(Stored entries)
● ● ● ●

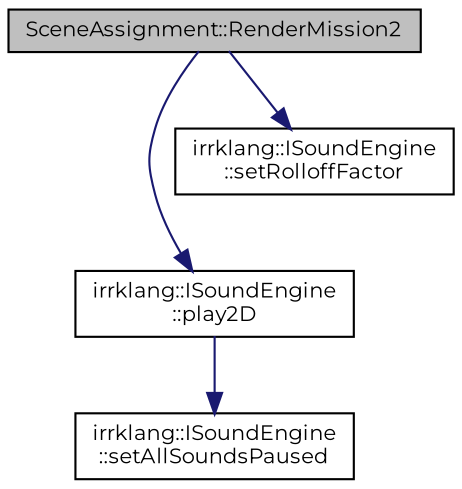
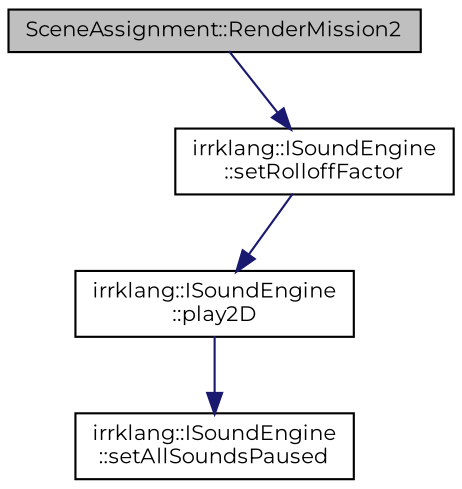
  digraph {
    fontname=Montserrat
    rankdir=TB
    node [color=black fontname=Montserrat fontsize=10 shape=record]
    edge [color=midnightblue fontname=Montserrat fontsize=10 labelfontname=Helvetica labelfontsize=10 style=solid]
    n1 [fillcolor=grey75 fontcolor=black height=0.2 label="SceneAssignment::RenderMission2" style=filled width=0.4]
    n2 [height=0.2 label="irrklang::ISoundEngine\l::play2D" width=0.4]
    n3 [height=0.2 label="irrklang::ISoundEngine\l::setRolloffFactor" width=0.4]
    n4 [height=0.2 label="irrklang::ISoundEngine\l::setAllSoundsPaused" width=0.4]
-   n1 -> n2
+   n3 -> n2
    n1 -> n3
    n2 -> n4
  }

● ● ● ●

**What to work on:** Render each line of the data above as a numbered list, skipping any blank lines and omitting the pictures.

**Response:**
1.   digraph {
2.     fontname=Montserrat
3.     rankdir=TB
4.     node [color=black fontname=Montserrat fontsize=10 shape=record]
5.     edge [color=midnightblue fontname=Montserrat fontsize=10 labelfontname=Helvetica labelfontsize=10 style=solid]
6.     n1 [fillcolor=grey75 fontcolor=black height=0.2 label="SceneAssignment::RenderMission2" style=filled width=0.4]
7.     n2 [height=0.2 label="irrklang::ISoundEngine\l::play2D" width=0.4]
8.     n3 [height=0.2 label="irrklang::ISoundEngine\l::setRolloffFactor" width=0.4]
9.     n4 [height=0.2 label="irrklang::ISoundEngine\l::setAllSoundsPaused" width=0.4]
10. -   n1 -> n2
11. +   n3 -> n2
12.     n1 -> n3
13.     n2 -> n4
14.   }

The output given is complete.